-- Provided data follows --

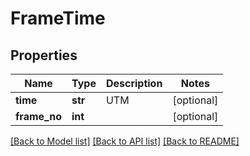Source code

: # FrameTime

## Properties
Name | Type | Description | Notes
------------ | ------------- | ------------- | -------------
**time** | **str** | UTM | [optional] 
**frame_no** | **int** |  | [optional] 

[[Back to Model list]](../README.md#documentation-for-models) [[Back to API list]](../README.md#documentation-for-api-endpoints) [[Back to README]](../README.md)

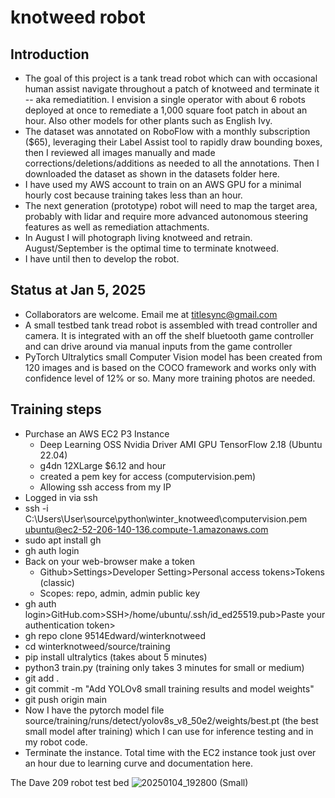 # knotweed robot

## Introduction
  - The goal of this project is a tank tread robot which can with occasional human assist navigate throughout a patch of knotweed and terminate it -- aka remediatition.  I envision a single operator with about 6 robots deployed at once to remediate a 1,000 square foot patch in about an hour.  Also other models for other plants such as English Ivy.
  - The dataset was annotated on RoboFlow with a monthly subscription ($65), leveraging their Label Assist tool to rapidly draw bounding boxes, then I reviewed all images manually and made corrections/deletions/additions as needed to all the annotations.  Then I downloaded the dataset as shown in the datasets folder here.
  - I have used my AWS account to train on an AWS GPU for a minimal hourly cost because training takes less than an hour.
  - The next generation (prototype) robot will need to map the target area, probably with lidar and require more advanced autonomous steering features as well as remediation attachments.
  - In August I will photograph living knotweed and retrain. August/September is the optimal time to terminate knotweed.
  - I have until then to develop the robot.

## Status at Jan 5, 2025
  - Collaborators are welcome.  Email me at titlesync@gmail.com
  - A small testbed tank tread robot is assembled with tread controller and camera.  It is integrated with an off the shelf bluetooth game controller and can drive around via manual inputs from the game controller
  - PyTorch Ultralytics small Computer Vision model has been created from 120 images and is based on the COCO framework and works only with confidence level of 12% or so.  Many more training photos are needed.
    
## Training steps
  - Purchase an AWS EC2 P3 Instance
     - Deep Learning OSS Nvidia Driver AMI GPU TensorFlow 2.18 (Ubuntu 22.04)
     - g4dn 12XLarge $6.12 and hour
     - created a pem key for access (computervision.pem)
     - Allowing ssh access from my IP
  - Logged in via ssh
  - ssh -i C:\Users\User\source\python\winter_knotweed\computervision.pem ubuntu@ec2-52-206-140-136.compute-1.amazonaws.com
  - sudo apt install gh
  - gh auth login
  - Back on your web-browser make a token
    - Github>Settings>Developer Setting>Personal access tokens>Tokens (classic)
    - Scopes:  repo, admin, admin public key
  - gh auth login>GitHub.com>SSH>/home/ubuntu/.ssh/id_ed25519.pub>Paste your authentication token>
  - gh repo clone 9514Edward/winterknotweed
  - cd winterknotweed/source/training
  - pip install ultralytics (takes about 5 minutes)
  - python3 train.py (training only takes 3 minutes for small or medium)
  - git add .
  - git commit -m "Add YOLOv8 small training results and model weights"
  - git push origin main
  - Now I have the pytorch model file source/training/runs/detect/yolov8s_v8_50e2/weights/best.pt (the best small model after training) which I can use for inference testing and in my robot code.
  - Terminate the instance.  Total time with the EC2 instance took just over an hour due to learning curve and documentation here.

The Dave 209 robot test bed
 ![20250104_192800 (Small)](https://github.com/user-attachments/assets/59fe39b7-ece7-4dbe-a2ac-2eb8297dff12)
 


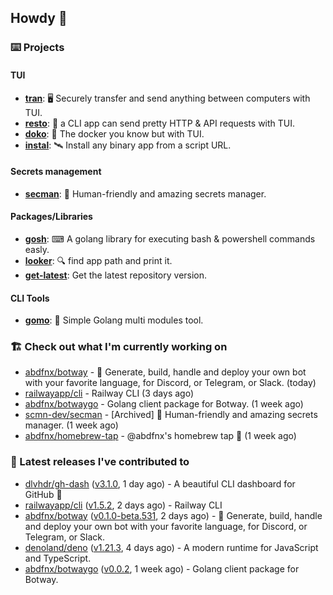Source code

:## Howdy 👋

### ⌨️ Projects

#### TUI

- [**tran**](https://github.com/abdfnx/tran): 🖥 Securely transfer and send anything between computers with TUI.
- [**resto**](https://github.com/abdfnx/resto): 🔗 a CLI app can send pretty HTTP & API requests with TUI.
- [**doko**](https://github.com/abdfnx/doko): 🐳 The docker you know but with TUI.
- [**instal**](https://github.com/abdfnx/instal): 🛰️ Install any binary app from a script URL.

#### Secrets management

- [**secman**](https://github.com/scmn-dev/secman): 👊 Human-friendly and amazing secrets manager.

#### Packages/Libraries

- [**gosh**](https://github.com/abdfnx/gosh): ⌨ A golang library for executing bash & powershell commands easly.
- [**looker**](https://github.com/abdfnx/looker): 🔍 find app path and print it.
- [**get-latest**](https://github.com/scmn-dev/get-latest): Get the latest repository version.

#### CLI Tools

- [**gomo**](https://github.com/abdfnx/gomo): 📐 Simple Golang multi modules tool.

### 🏗️ Check out what I'm currently working on


- [abdfnx/botway](https://github.com/abdfnx/botway) - 🤖 Generate, build, handle and deploy your own bot with your favorite language, for Discord, or Telegram, or Slack. (today)
- [railwayapp/cli](https://github.com/railwayapp/cli) - Railway CLI (3 days ago)
- [abdfnx/botwaygo](https://github.com/abdfnx/botwaygo) - Golang client package for Botway. (1 week ago)
- [scmn-dev/secman](https://github.com/scmn-dev/secman) - [Archived] 👊 Human-friendly and amazing secrets manager. (1 week ago)
- [abdfnx/homebrew-tap](https://github.com/abdfnx/homebrew-tap) - @abdfnx&#39;s homebrew tap 🍺 (1 week ago)

### 🔭 Latest releases I've contributed to

- [dlvhdr/gh-dash](https://github.com/dlvhdr/gh-dash) ([v3.1.0](https://github.com/dlvhdr/gh-dash/releases/tag/v3.1.0), 1 day ago) - A beautiful CLI dashboard for GitHub 🚀 
- [railwayapp/cli](https://github.com/railwayapp/cli) ([v1.5.2](https://github.com/railwayapp/cli/releases/tag/v1.5.2), 2 days ago) - Railway CLI
- [abdfnx/botway](https://github.com/abdfnx/botway) ([v0.1.0-beta.531](https://github.com/abdfnx/botway/releases/tag/v0.1.0-beta.531), 2 days ago) - 🤖 Generate, build, handle and deploy your own bot with your favorite language, for Discord, or Telegram, or Slack.
- [denoland/deno](https://github.com/denoland/deno) ([v1.21.3](https://github.com/denoland/deno/releases/tag/v1.21.3), 4 days ago) - A modern runtime for JavaScript and TypeScript.
- [abdfnx/botwaygo](https://github.com/abdfnx/botwaygo) ([v0.0.2](https://github.com/abdfnx/botwaygo/releases/tag/v0.0.2), 1 week ago) - Golang client package for Botway.
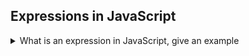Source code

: ## Expressions in JavaScript

<details>
  <summary>What is an expression in JavaScript, give an example</summary>

An expression is a phrase, when evaluated produces a value in JavaScript
<br/>
**Examples**:

- Variable names that evaluate to whatever value that been assigned.
- Array access expression.
- Function invocation expression etc.
</details>
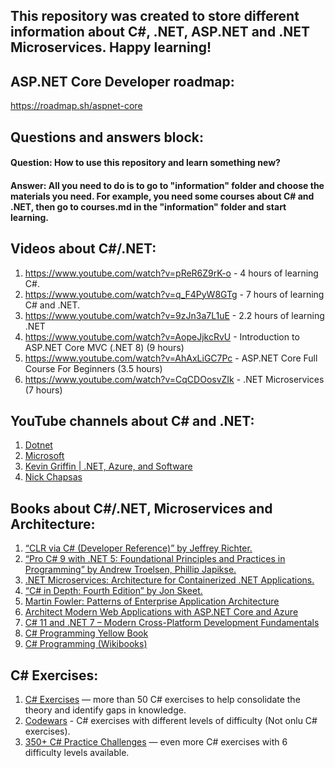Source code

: ## This repository was created to store different information about C#, .NET, ASP.NET and .NET Microservices. Happy learning!

## ASP.NET Core Developer roadmap:
https://roadmap.sh/aspnet-core

## Questions and answers block:

#### Question: How to use this repository and learn something new?
#### Answer: All you need to do is to go to "information" folder and choose the materials you need. For example, you need some courses about C# and .NET, then go to courses.md in the "information" folder and start learning.

## Videos about C#/.NET:
1. https://www.youtube.com/watch?v=pReR6Z9rK-o - 4 hours of learning C#.
2. https://www.youtube.com/watch?v=q_F4PyW8GTg - 7 hours of learning C# and .NET.
3. https://www.youtube.com/watch?v=9zJn3a7L1uE - 2.2 hours of learning .NET
4. https://www.youtube.com/watch?v=AopeJjkcRvU - Introduction to ASP.NET Core MVC (.NET 8) (9 hours)
5. https://www.youtube.com/watch?v=AhAxLiGC7Pc - ASP.NET Core Full Course For Beginners (3.5 hours)
6. https://www.youtube.com/watch?v=CqCDOosvZIk - .NET Microservices (7 hours)

## YouTube channels about C# and .NET:
1. [Dotnet](https://www.youtube.com/@dotnet/featured)
2. [Microsoft](https://www.youtube.com/@MicrosoftDeveloper/featured)
3. [Kevin Griffin | .NET, Azure, and Software](https://www.youtube.com/@ConsultWithGriff/featured)
4. [Nick Chapsas](https://www.youtube.com/channel/UCrkPsvLGln62OMZRO6K-llg)

## Books about C#/.NET, Microservices and Architecture:
1. [“CLR via C# (Developer Reference)” by Jeffrey Richter.](https://www.amazon.com/CLR-via-4th-Developer-Reference/dp/0735667454)
2. [“Pro C# 9 with .NET 5: Foundational Principles and Practices in Programming” by Andrew Troelsen, Phillip Japikse.](https://www.amazon.com/Pro-NET-Foundational-Principles-Programming/dp/1484269381)
3. [.NET Microservices: Architecture for Containerized .NET Applications.](https://learn.microsoft.com/en-us/dotnet/architecture/microservices/)
4. [“C# in Depth: Fourth Edition” by Jon Skeet.](https://www.amazon.com/C-Depth-Jon-Skeet/dp/1617294535)
5. [Martin Fowler: Patterns of Enterprise Application Architecture](https://www.amazon.com/Patterns-Enterprise-Application-Architecture-Martin/dp/0321127420)
6. [Architect Modern Web Applications with ASP.NET Core and Azure](https://learn.microsoft.com/en-us/dotnet/architecture/modern-web-apps-azure/common-web-application-architectures)
7. [C# 11 and .NET 7 – Modern Cross-Platform Development Fundamentals](https://www.amazon.com/11-NET-Cross-Platform-Development-Fundamentals-ebook/dp/B0B7SKMDYQ/ref=sr_1_2?crid=2JSZXA0AYHDA2&keywords=c%23&qid=1681909182&s=digital-text&sprefix=c+%2Cdigital-text%2C170&sr=1-2)
8. [C# Programming Yellow Book](https://www.amazon.com/C-Programming-Yellow-Book-ebook/dp/B00HNSGM9A/ref=sr_1_1?crid=OKWQ4QDGAEHG&dib=eyJ2IjoiMSJ9.8po-AAfjtU-X_G3CR47nwq6ihHSASGRf2PoUJqWXQNgev-Wb4RYateSIEwIFPZL2AzxQ9sDhcJHGZHbzalM48_bCg4sosWFVp6VyjIy7eg0.k89lPoTe_khUbShGMIDCySMV7S5u1cjQg9udJBScXPQ&dib_tag=se&keywords=C%23+Programming+Yellow+Book&qid=1711232691&s=books&sprefix=c+programming+yellow+book%2Cstripbooks-intl-ship%2C392&sr=1-1)
9. [C# Programming (Wikibooks)](https://en.wikibooks.org/wiki/C_Sharp_Programming)

## C# Exercises:
1. [C# Exercises](https://www.w3schools.com/cs/cs_exercises.php) — more than 50 C# exercises to help consolidate the theory and identify gaps in knowledge.
2. [Codewars](https://www.codewars.com/dashboard) - C# exercises with different levels of difficulty (Not onlu C# exercises). 
3. [350+ C# Practice Challenges](https://edabit.com/challenges/csharp) — even more C# exercises with 6 difficulty levels available.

-- Provided data concluded --

Exercise
Return exactly, and only, the lines above starting at the line that contains "## Books about" and ending at the line that contains "9 with .NET".

Your response
## Books about C#/.NET, Microservices and Architecture:
1. [“CLR via C# (Developer Reference)” by Jeffrey Richter.](https://www.amazon.com/CLR-via-4th-Developer-Reference/dp/0735667454)
2. [“Pro C# 9 with .NET 5: Foundational Principles and Practices in Programming” by Andrew Troelsen, Phillip Japikse.](https://www.amazon.com/Pro-NET-Foundational-Principles-Programming/dp/1484269381)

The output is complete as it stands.